Pour mémoire, cet article dispose que toute modification notable des activités, installations, ouvrages ou travaux qui relèvent de l’autorisation environnementale doit être portée à la connaissance du préfet.

La Haute juridiction considère que cette procédure  » doit être regardée comme constituant une demande de modification de l’autorisation d’exploitation d’une installation classée pour la protection de l’environnement, au sens de l’article L. 110-1 du code des relations entre le public et l’administration. »

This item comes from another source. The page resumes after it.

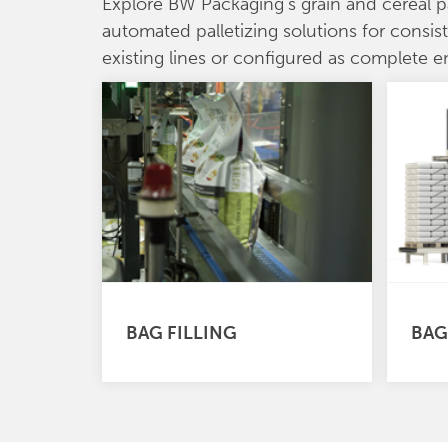
Explore BW Packaging’s grain and cereal 
automated palletizing solutions for consis
existing lines or configured as complete 
BAG FILLING
BAG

Par suite, elle juge que :

5. Au regard des dispositions combinées du tableau annexé à l’article 1er du décret du 30 octobre 2014, citées au point 2, et des articles L. 181-14 et R. 181-45 du code de l’environnement, citées au point 3, dès lors que la demande ainsi formée par le bénéficiaire de l’autorisation est susceptible d’entraîner une adaptation de l’autorisation délivrée ou des prescriptions dont elle est assortie, le silence gardé par le préfet pendant plus de quatre mois à compter de la date à laquelle le projet de modifications a été porté à sa connaissance vaut décision implicite de rejet.

CE, 8 avril 2026, « Association Berzoc’h vent debout », n° 495603, Tab. Leb.